In tutto questo, il trimestre si è chiuso con un risultato operativo lordo in calo del 43% sullo stesso trimestre dell’anno precedente (306 milioni contro 540), con una perdita netta di 169 milioni di euro, mentre i ratios patrimoniali si sono ulteriormente ridotti attestandosi ben al di sotto dei limiti regolamentari, con il Common equity Tier1 al 6,5% contro l’8,2% di dicembre e l’11,7% del primo trimestre 2016. Al 31 marzo 2017 il patrimonio netto del gruppo è sceso a 6 miliardi di euro (-3,7 miliardi rispetto allo stesso trimestre dell’esercizio precedente, -416 milioni rispetto a fine dicembre), mentre la posizione di liquidità è migliorata soprattutto per effetto dell’emissione di titoli obbligazionari con la garanzia statale, cioè nostra.

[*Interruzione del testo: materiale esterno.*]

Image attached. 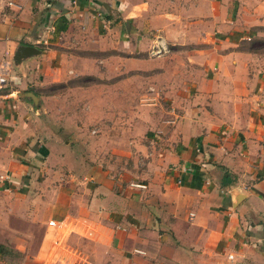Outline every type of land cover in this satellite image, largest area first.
I'll return each mask as SVG.
<instances>
[{"label":"crops","instance_id":"obj_1","mask_svg":"<svg viewBox=\"0 0 264 264\" xmlns=\"http://www.w3.org/2000/svg\"><path fill=\"white\" fill-rule=\"evenodd\" d=\"M262 39L264 0H0V256L31 223L47 256L72 216L59 256L86 237L98 264H264ZM72 72L99 81L45 91ZM100 140L141 165L103 172Z\"/></svg>","mask_w":264,"mask_h":264},{"label":"rangeland","instance_id":"obj_2","mask_svg":"<svg viewBox=\"0 0 264 264\" xmlns=\"http://www.w3.org/2000/svg\"><path fill=\"white\" fill-rule=\"evenodd\" d=\"M259 41H262L263 44L261 46H264V39ZM259 44L260 42L253 43V41H247L244 42L242 46L257 47L259 46ZM98 81H99L98 75L87 74V73L76 74L72 72L70 73L69 78L51 85L49 88L45 89V91H49L50 93L51 92L58 93L62 95H70L72 97L76 93L79 94L78 88H81V86H87L89 83L98 82ZM63 102L68 106H70L71 104H75V102L72 100H67ZM83 105L84 103L79 104L77 106L73 105L72 111H74V107H76L75 110L83 109L84 108ZM132 107H135L134 104L132 105ZM113 120L116 119L114 118ZM97 125H99V127L102 126V119L97 118V121L95 123L90 124L88 127L91 128V126H97ZM115 129H117V125L115 126ZM101 140L99 142H95L94 147L89 151L86 150V152L87 155L88 153L89 155L90 153H92V157L94 158V160H91L92 163L98 164L103 172L106 171L107 174L116 173V175H118L124 172H129V171L131 172L136 168H138L139 165H141L138 159L141 158L139 157V155H144V153H142L140 149H137L136 147L135 149L104 147V145L108 143L101 142ZM40 176L37 178V181H39V184L42 185V180L45 178L46 174ZM47 186L49 187L48 184ZM35 188L40 189L41 187L39 186ZM72 227L73 226H69L66 229L65 236L68 235L69 232H72ZM55 229L59 233V230L57 228ZM27 231L29 232L30 237L28 238L26 237L25 239L26 242L24 241V239H19L20 240L19 245L21 246V248H23L22 250L16 249L15 247L10 245H3L0 256L2 260H4L8 264H93V261H95L96 264L99 263V256H97L99 254L97 250H95V254L97 253V255L95 256L85 255L86 253L88 254V251L93 252L94 248L92 247L88 248L87 242L85 240L86 237H82V236H81L82 238L78 239V237H76L75 239L73 240L71 239L69 242H67L69 245V249H66V251L69 254H72V256L71 255L59 256V250H64L63 248H59L58 251L56 252H54V249L52 251L50 250L47 256H33L36 254V251L39 247V241L42 233L38 225H36V223L29 224V227H27ZM70 244H72L73 246L76 245L75 247L78 248L77 250L74 248V252L76 251L75 253L73 252ZM27 254L28 256H24Z\"/></svg>","mask_w":264,"mask_h":264},{"label":"built area","instance_id":"obj_3","mask_svg":"<svg viewBox=\"0 0 264 264\" xmlns=\"http://www.w3.org/2000/svg\"><path fill=\"white\" fill-rule=\"evenodd\" d=\"M165 46H166L165 42L162 40L160 36H158L156 37V39L154 40V42L150 47V53L152 54L160 53L163 49H165ZM10 74H11V63L6 58L0 59V89L6 84ZM140 186H142V184ZM76 223L82 224L83 221L79 219L77 220L75 217L72 216H68L62 220H54V219L48 220L49 225L55 226V228L59 230V233L57 234L54 240V245H53L54 252L58 251L59 248H63L66 229L69 226L75 225ZM232 256H233L232 254H229V257Z\"/></svg>","mask_w":264,"mask_h":264},{"label":"trees","instance_id":"obj_4","mask_svg":"<svg viewBox=\"0 0 264 264\" xmlns=\"http://www.w3.org/2000/svg\"><path fill=\"white\" fill-rule=\"evenodd\" d=\"M1 247V246H0Z\"/></svg>","mask_w":264,"mask_h":264}]
</instances>
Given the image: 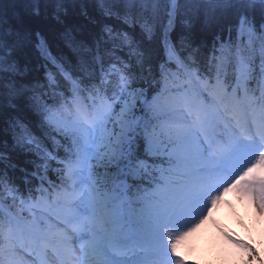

Insomma, più la si guarda più ci si rende conto che la banca senese ha ormai assunto le caratteristiche delle cosiddette banche-zombie, istituti dipendenti in tutto e per tutto dall’aiuto statale senza il quale crollerebbero: esattamente l’opposto di ciò che si prefigge la legislazione europea in materia. E’ quindi chiaro che, al di là delle dichiarazioni di circostanza sui “proficui incontri” con la responsabile del Supervisory Board Danièle Nouy, ottenere il via libera al salvataggio non è così scontato, anche perché sotto il profilo strettamente industriale non si vedono elementi che possano riportare in tempi ragionevoli il MontePaschi sul sentiero della redditività. E una banca-zombie che campa grazie all’assistenza statale, oltre a costituire un fattore di debolezza per l’intero sistema, rappresenta anche un fattore distorsivo enorme della concorrenza, ragion per cui l’ingresso dello Stato nel capitale deve essere assolutamente accompagnato da un impegno preciso di uscita. Ma in queste condizioni è pressoché impossibile per il Tesoro prendere un impegno di questo tipo: la ristrutturazione sarà lunga, dolorosa e nessuno è nemmeno in grado di dire se funzionerà. In sostanza, quello che viene chiesto a Bruxelles con la cosiddetta “ricapitalizzazione preventiva” è carta bianca a fronte di rassicurazioni generiche. Magari per il Monte dei Paschi, che fino alla fusione Banco-Bpm era il terzo istituto italiano, il “colpo” potrà anche riuscire, ma per le due venete (Veneto Banca e Popolare Vicenza) sarà molto più dura.